Divre Ntt Terus Serap Beras Petani

Perusahaan Umum BULOG Divre Nusa Tenggara Timur, segera membeli beras masyarakat sebanyak 12.500 ton untuk dijadikan stok pemerintah dan akan dikembalikan kepada masyarakat dalam bentuk beras untuk warga miskin (Raskin).

"Hingga kini Bulog NTT sudah membeli 4.000 ton dari target 12.500 ton beras milik masyarakat dan akan terus ditambah disesuaikan dengan kondisi produksi masyarakat," kata Kepala Bagian Humas Perum BULOG Divre Nusa Tenggara Timur, Marselina Rihi di Kupang, Rabu.

Dia menyebutkan, sejumlah wilayah di provinsi kepulauan itu yang menjadi sentra produksi beras dan dijadikan sebagai lokasi pembelian beras, masing-masing, di Ruteng Kabupaten Manggarai, Labuan Bajo serta Kabupaten Rote Ndao.

Marselina mengatakan, kendati sudah menetapkan daerah-daerah itu sebagai kantong produsen beras untuk dibeli oleh Perum Bulog NTT, namun standar kualitas beras, tetap menjadi pertimbangan beras tersebut bisa dibeli.

Disebutkannya, kualitas beras yang dapat dibeli oleh Perum Bulog NTT, adalah yang berkadar air rendah dengan maksimal berkadar 14 persen.

Hal itu untuk bisa menjaga kualitas beras yang dibeli agar bisa bertahan jika dijadikan stok.

"Ada kriteria yang ditetapkan oleh BULOG untuk standar beras yang akan dibeli.
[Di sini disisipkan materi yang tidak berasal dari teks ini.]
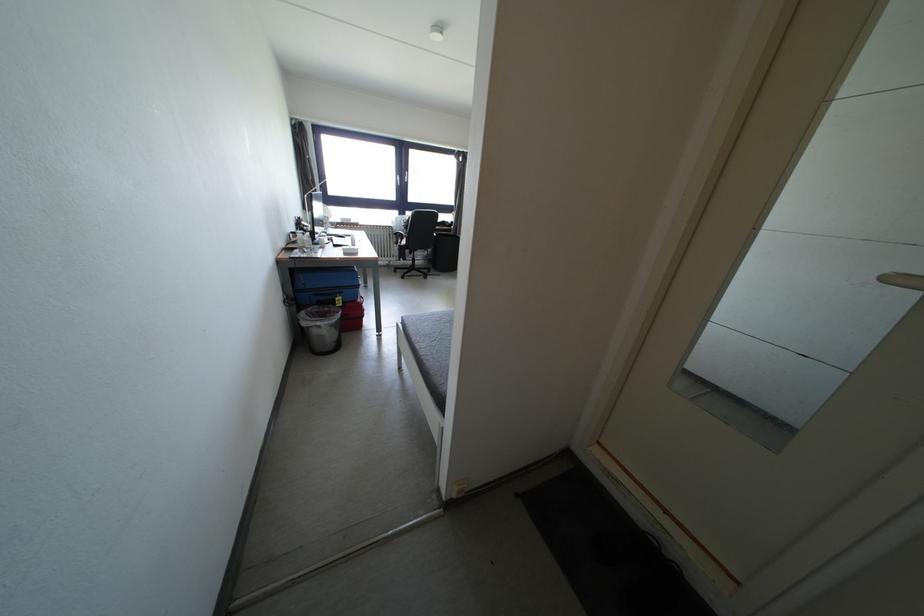
Find where to sit the sofa sitting surface. Please return your answer as a coordinate pair (x, y).

(431, 342)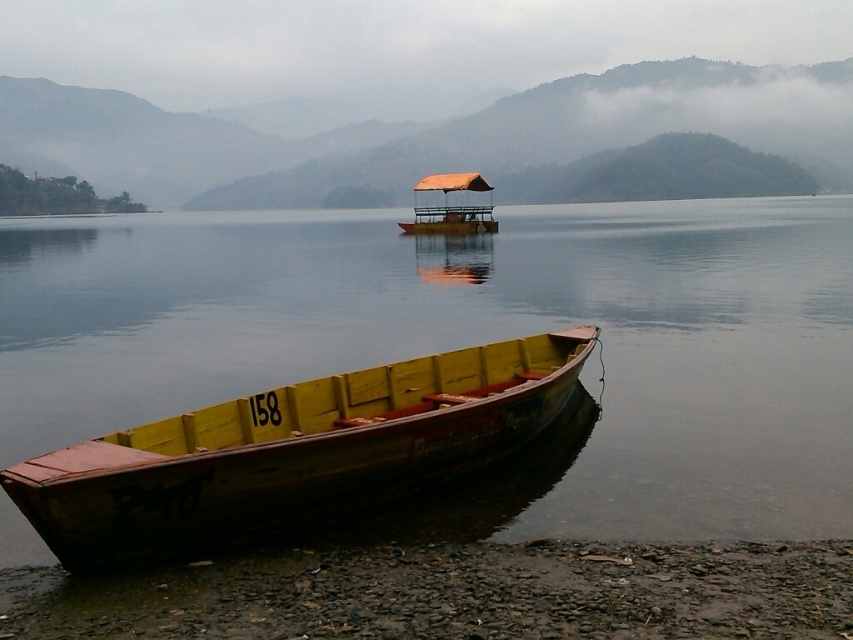
Question: Observing the image, what is the correct spatial positioning of yellow wood boat at lower left in reference to smooth pebbles at lower left?

Choices:
 (A) above
 (B) below

Answer: (A)

Question: Which point is closer to the camera?

Choices:
 (A) (648, 518)
 (B) (467, 184)

Answer: (A)

Question: Among these objects, which one is nearest to the camera?

Choices:
 (A) yellow wooden boat at lower left
 (B) orange fabric boat at center
 (C) yellow wood boat at lower left

Answer: (C)

Question: Is yellow wooden boat at lower left above orange fabric boat at center?

Choices:
 (A) no
 (B) yes

Answer: (A)

Question: Can you confirm if yellow wood boat at lower left is positioned below smooth pebbles at lower left?

Choices:
 (A) no
 (B) yes

Answer: (A)

Question: Among these points, which one is farthest from the camera?

Choices:
 (A) (351, 396)
 (B) (323, 573)

Answer: (A)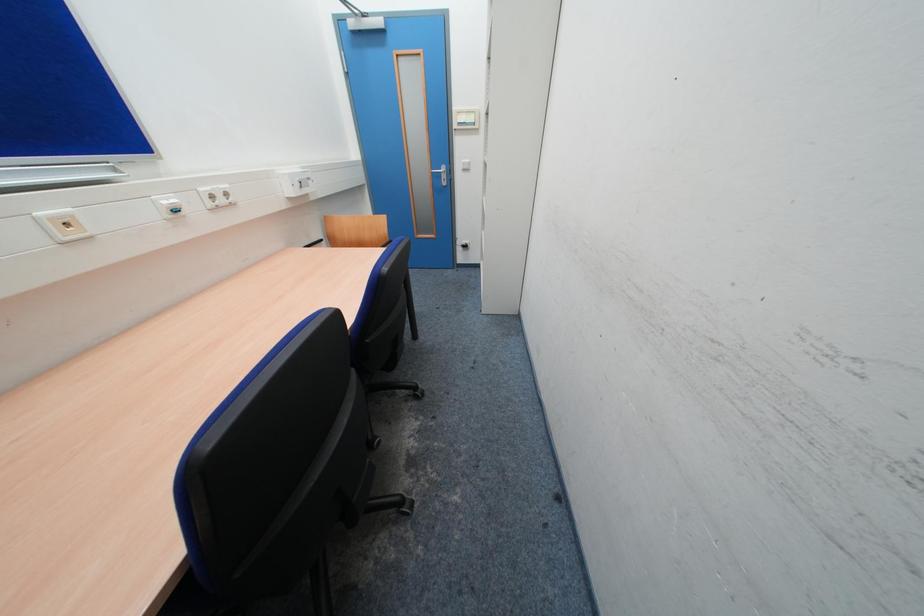
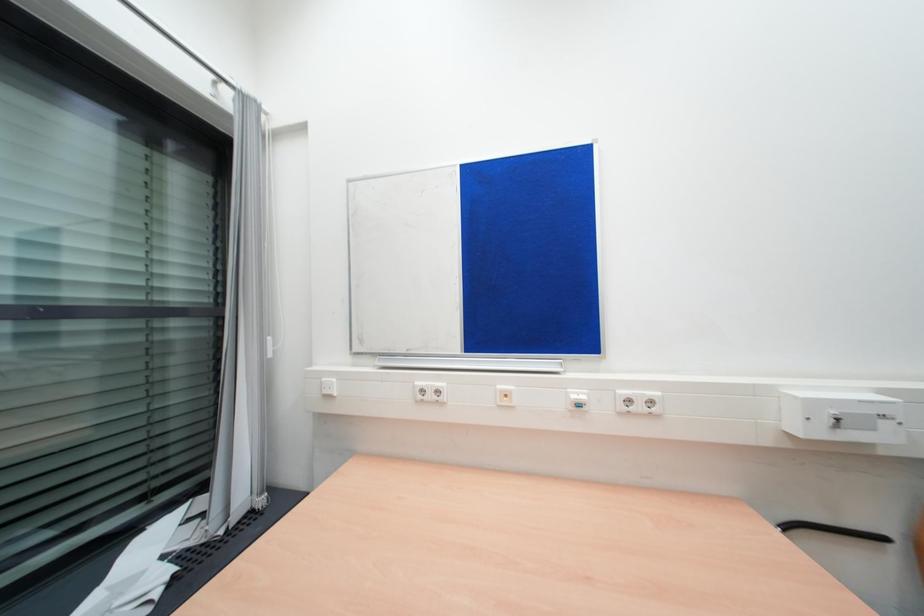
Question: The camera is either moving clockwise (left) or counter-clockwise (right) around the object. The first image is from the beginning of the video and the second image is from the end. Is the camera moving left or right when shooting the video?

Choices:
 (A) Left
 (B) Right

Answer: (B)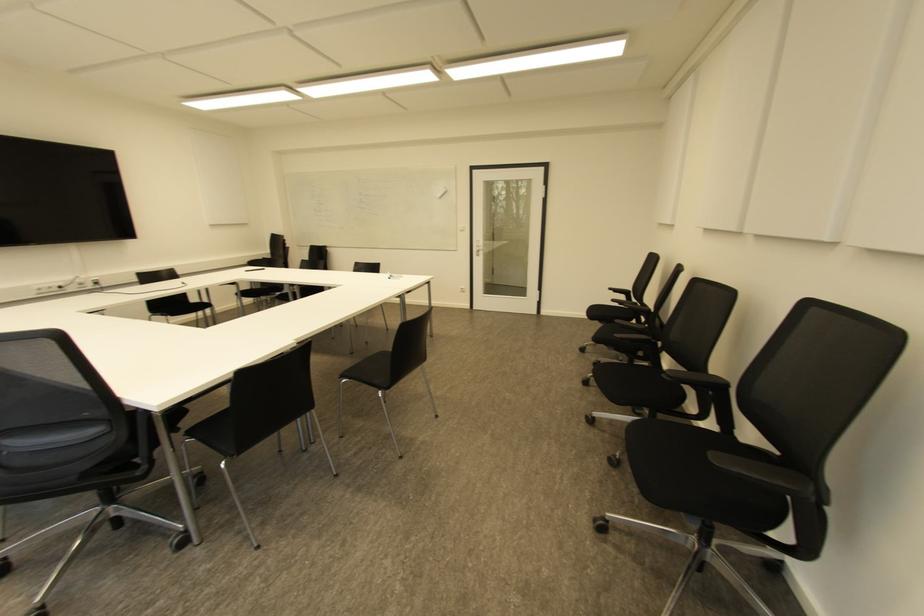
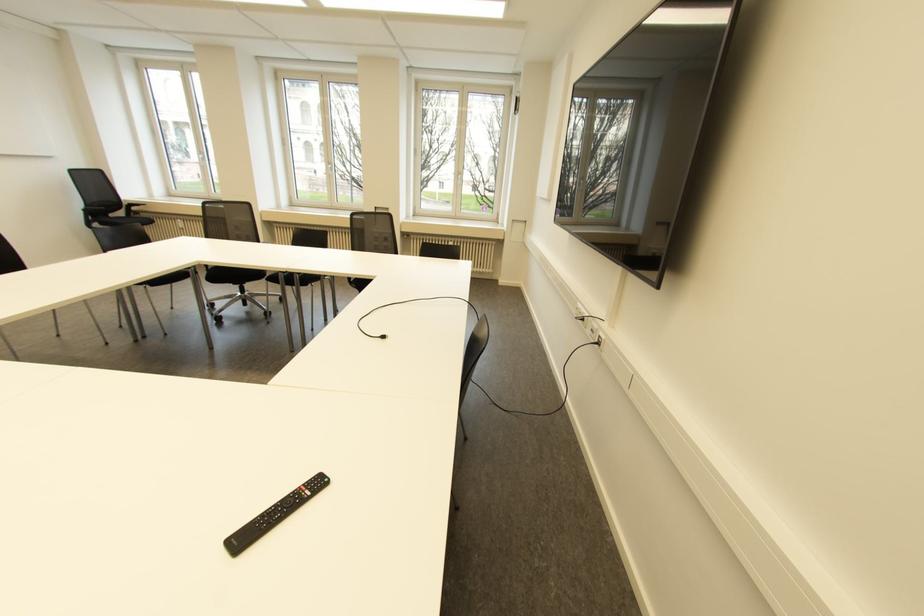
Locate, in the second image, the point that corresponds to pixel 96 282 in the first image.

(598, 342)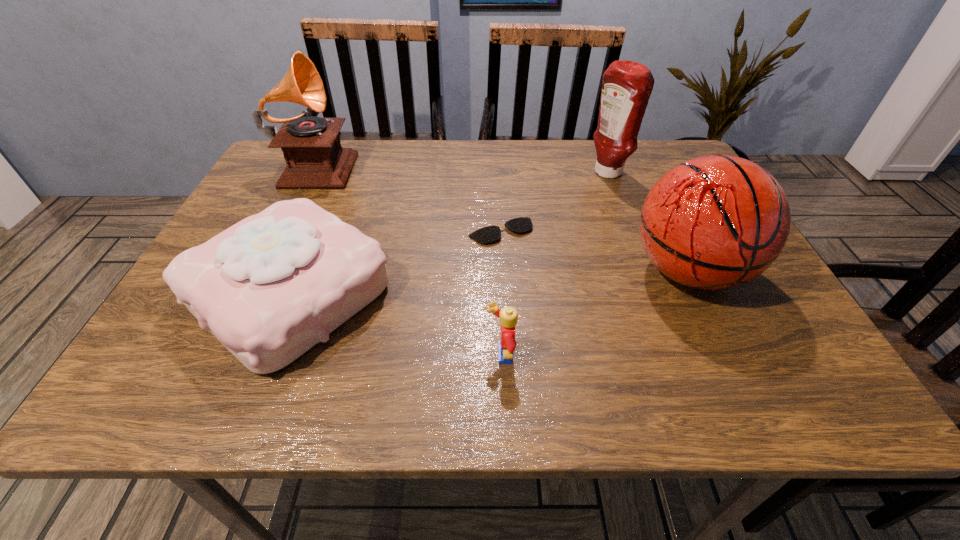
The height and width of the screenshot is (540, 960). Identify the location of free spot that satisfies the following two spatial constraints: 1. on the horn of the shortest object; 2. on the left side of the phonograph record. (282, 232).

I want to click on vacant position in the image that satisfies the following two spatial constraints: 1. on the front side of the condiment; 2. on the face of the fifth tallest object, so click(x=677, y=356).

Locate an element on the screen. vacant region that satisfies the following two spatial constraints: 1. on the horn of the phonograph record; 2. on the right side of the spectacles is located at coordinates (282, 232).

This screenshot has height=540, width=960. What are the coordinates of `blank space that satisfies the following two spatial constraints: 1. on the back side of the cake; 2. on the horn of the phonograph record` in the screenshot? It's located at (344, 164).

Where is `free point that satisfies the following two spatial constraints: 1. on the horn of the cake; 2. on the right side of the phonograph record`? This screenshot has height=540, width=960. free point that satisfies the following two spatial constraints: 1. on the horn of the cake; 2. on the right side of the phonograph record is located at coordinates (252, 293).

Where is `vacant point that satisfies the following two spatial constraints: 1. on the horn of the phonograph record; 2. on the right side of the shortest object`? The height and width of the screenshot is (540, 960). vacant point that satisfies the following two spatial constraints: 1. on the horn of the phonograph record; 2. on the right side of the shortest object is located at coordinates (282, 232).

You are a GUI agent. You are given a task and a screenshot of the screen. Output one action in this format:
    pyautogui.click(x=<x>, y=<y>)
    Task: Click on the vacant area in the image that satisfies the following two spatial constraints: 1. on the horn of the cake; 2. on the left side of the phonograph record
    This screenshot has width=960, height=540.
    Given the screenshot: What is the action you would take?
    [252, 293]

You are a GUI agent. You are given a task and a screenshot of the screen. Output one action in this format:
    pyautogui.click(x=<x>, y=<y>)
    Task: Click on the vacant space that satisfies the following two spatial constraints: 1. on the back side of the shortest object; 2. on the horn of the phonograph record
    This screenshot has height=540, width=960.
    Given the screenshot: What is the action you would take?
    (x=497, y=164)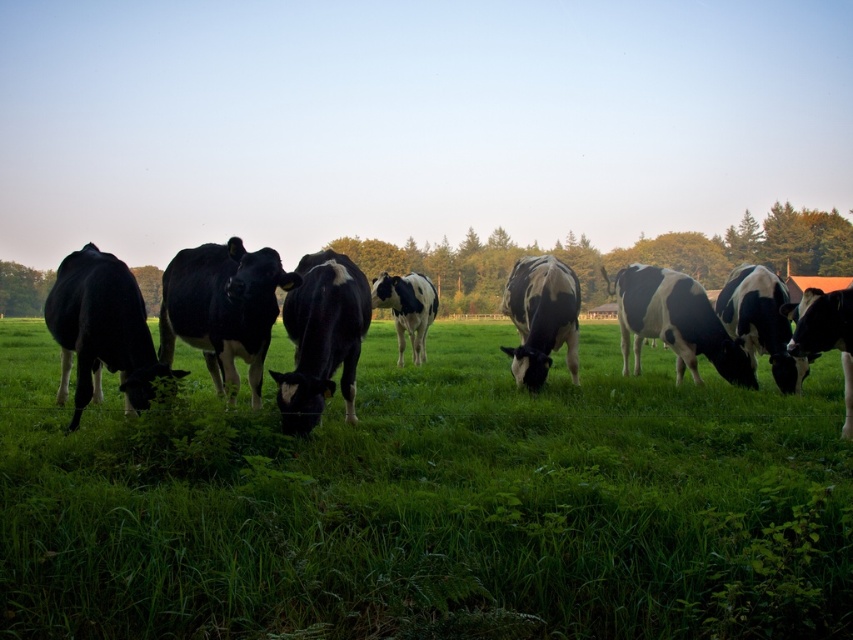
You are standing in the field and see the green grassy at center and the black and white spotted cow at center. Which one is nearer to you?

The green grassy at center is closer to the viewer than the black and white spotted cow at center, so the green grassy at center is nearer to you.

You are a farmer checking the field. You notice the green grassy at center and the black and white spotted cow at center. Which one is taller?

The black and white spotted cow at center is taller than the green grassy at center.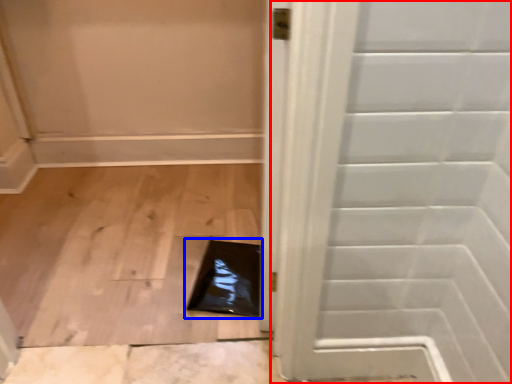
Question: Which object is closer to the camera taking this photo, door (highlighted by a red box) or hole (highlighted by a blue box)?

Choices:
 (A) door
 (B) hole

Answer: (A)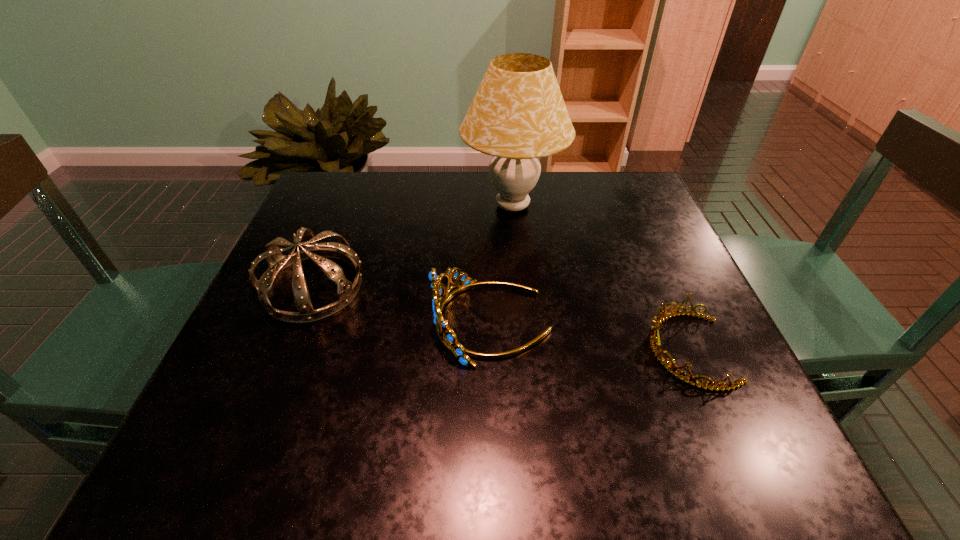
Where is `the tallest object`? This screenshot has width=960, height=540. the tallest object is located at coordinates (518, 115).

Identify the location of lampshade. This screenshot has height=540, width=960. (518, 115).

At what (x,y) coordinates should I click in order to perform the action: click on the leftmost tiara. Please return your answer as a coordinate pair (x, y). Looking at the image, I should click on (346, 291).

Image resolution: width=960 pixels, height=540 pixels. Identify the location of the second tiara from right to left. (447, 337).

Image resolution: width=960 pixels, height=540 pixels. What are the coordinates of `the rightmost object` in the screenshot? It's located at (656, 347).

Find the location of a particular element. The image size is (960, 540). the shortest tiara is located at coordinates (656, 347).

Locate an element on the screen. The height and width of the screenshot is (540, 960). free region located 0.200m on the front of the lampshade is located at coordinates (521, 298).

This screenshot has width=960, height=540. In order to click on free space located on the right of the leftmost object in this screenshot , I will do `click(459, 287)`.

At what (x,y) coordinates should I click in order to perform the action: click on vacant space located on the front-facing side of the second tiara from left to right. Please return your answer as a coordinate pair (x, y). The image size is (960, 540). Looking at the image, I should click on (282, 322).

The height and width of the screenshot is (540, 960). I want to click on free location located 0.290m on the front-facing side of the second tiara from left to right, so click(282, 322).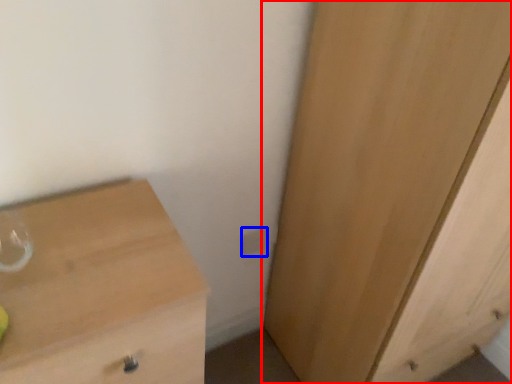
Question: Among these objects, which one is farthest to the camera, cupboard (highlighted by a red box) or electric outlet (highlighted by a blue box)?

Choices:
 (A) cupboard
 (B) electric outlet

Answer: (B)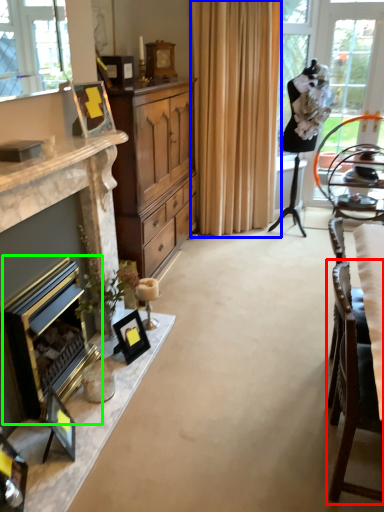
Question: Based on their relative distances, which object is farther from chair (highlighted by a red box)? Choose from curtain (highlighted by a blue box) and fireplace (highlighted by a green box).

Choices:
 (A) curtain
 (B) fireplace

Answer: (A)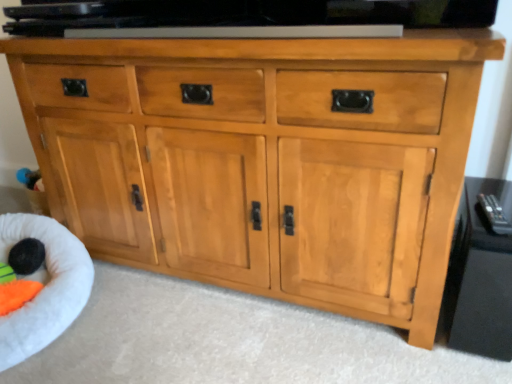
At what (x,y) coordinates should I click in order to perform the action: click on free region on the left part of glossy black tv stand at right. Please return your answer as a coordinate pair (x, y). This screenshot has width=512, height=384. Looking at the image, I should click on (384, 347).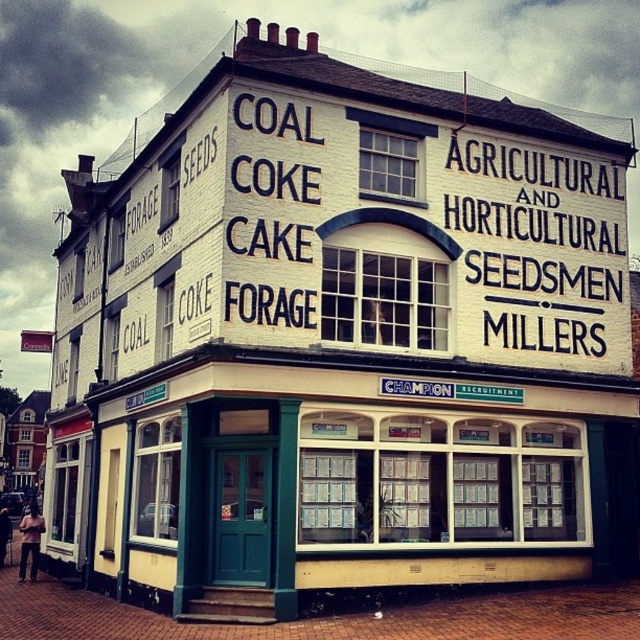
Question: Does black painted sign at upper right appear on the left side of black painted sign at center?

Choices:
 (A) no
 (B) yes

Answer: (A)

Question: Observing the image, what is the correct spatial positioning of black painted sign at upper right in reference to black painted sign at center?

Choices:
 (A) right
 (B) left

Answer: (A)

Question: Can you confirm if black painted sign at upper right is wider than black painted sign at center?

Choices:
 (A) no
 (B) yes

Answer: (B)

Question: Which of the following is the closest to the observer?

Choices:
 (A) black painted sign at center
 (B) black painted sign at upper right
 (C) matte green door at center

Answer: (C)

Question: Which object appears farthest from the camera in this image?

Choices:
 (A) matte green door at center
 (B) black painted sign at upper right

Answer: (B)

Question: Based on their relative distances, which object is farther from the black painted sign at upper right?

Choices:
 (A) black painted sign at center
 (B) matte green door at center

Answer: (A)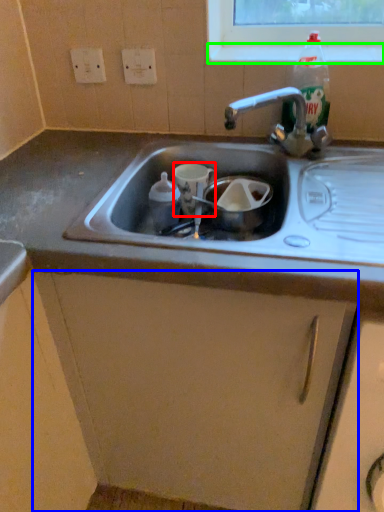
Question: Which is nearer to the cup (highlighted by a red box)? cabinetry (highlighted by a blue box) or window sill (highlighted by a green box).

Choices:
 (A) cabinetry
 (B) window sill

Answer: (B)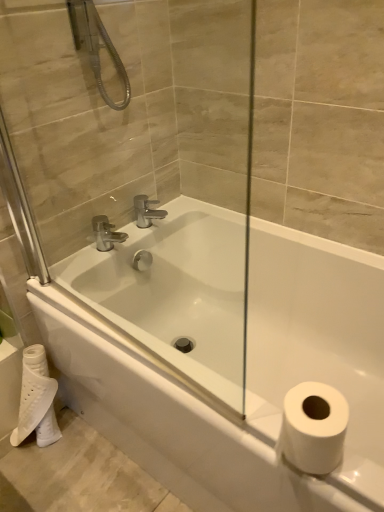
Question: Should I look upward or downward to see transparent glass door at center?

Choices:
 (A) up
 (B) down

Answer: (A)

Question: Considering the relative sizes of white matte toilet paper at lower left and white glossy bathtub at center in the image provided, is white matte toilet paper at lower left shorter than white glossy bathtub at center?

Choices:
 (A) no
 (B) yes

Answer: (B)

Question: Is white glossy bathtub at center at the back of white matte toilet paper at lower left?

Choices:
 (A) no
 (B) yes

Answer: (A)

Question: From a real-world perspective, is white matte toilet paper at lower left on top of white glossy bathtub at center?

Choices:
 (A) no
 (B) yes

Answer: (A)

Question: Can you confirm if white matte toilet paper at lower left is wider than white glossy bathtub at center?

Choices:
 (A) yes
 (B) no

Answer: (B)

Question: Would you say white matte toilet paper at lower left is a long distance from white glossy bathtub at center?

Choices:
 (A) yes
 (B) no

Answer: (B)

Question: Is white matte toilet paper at lower left beside white glossy bathtub at center?

Choices:
 (A) no
 (B) yes

Answer: (A)

Question: From the image's perspective, is white matte toilet paper at lower left located beneath transparent glass door at center?

Choices:
 (A) yes
 (B) no

Answer: (A)

Question: Does white matte toilet paper at lower left have a smaller size compared to transparent glass door at center?

Choices:
 (A) no
 (B) yes

Answer: (B)

Question: Is white matte toilet paper at lower left thinner than transparent glass door at center?

Choices:
 (A) yes
 (B) no

Answer: (B)

Question: Is white matte toilet paper at lower left bigger than transparent glass door at center?

Choices:
 (A) no
 (B) yes

Answer: (A)

Question: Considering the relative positions of white matte toilet paper at lower left and transparent glass door at center in the image provided, is white matte toilet paper at lower left to the left of transparent glass door at center from the viewer's perspective?

Choices:
 (A) no
 (B) yes

Answer: (B)

Question: From the image's perspective, does white matte toilet paper at lower left appear higher than transparent glass door at center?

Choices:
 (A) yes
 (B) no

Answer: (B)

Question: Is polished chrome faucet at upper center oriented away from transparent glass door at center?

Kita beli beras setelah tim pemeriksa melakukan uji seperti kadar air harus maksimal 14 persen," katanya.

Selain kualitas beras, lanjut Marselina, BULOG juga hanya mampu membeli beras masyarakat sesuai dengan standar harga yang telah ditetapkan yakni Rp6.600 per kilogram.

Jika harga beras masyarakat melebihi harga yang ditetapkan tersebut maka BULOG tidak bisa membeli.

Dia mengatakan, harga beras masyarakat harga jualnya biasanya lebih tinggi dari harga beli yang ditetapkan oleh BULOG , sehingga jika produksi beras hanya sedikit maka target yang ditetapkan Bulog untuk membeli beras milik masyarakat biasanya tidak tercapai.

"Kalau panen surplus biasanya harga beras bisa dijangkau dengan harga beli kita di Bulog, tapi kalau tidak biasanya harga jual masyarakat lebih tinggi dari harga beli kita," katanya.

Diakuinya, jika dihitung secara prosentase antara kebutuhan beras Bulog dengan target beras yang akan dibeli dari masyarakat, maka jumlahnya masih tergolong kecil.

Untuk NTT kebutuhan beras masih sangat tinggi mencapai ratusan ribu ton. Hal ini dipicu dari ketergantungan masyarakat terhadap beras masih sangat tinggi.

"Beras masih menjadi pangan andalan bagi masyarakat sehingga kebutuhan beras sangat tinggi di NTT," kata Marselina.

Terkait kondisi stok beras saat ini, Marselina mengatakan, saat ini, Perum BULOG Divre NTT memiliki stok beras 35.470 ton dan bisa memenuhi kebutuhan masyarakat untuk 3,7 bulan ke depan.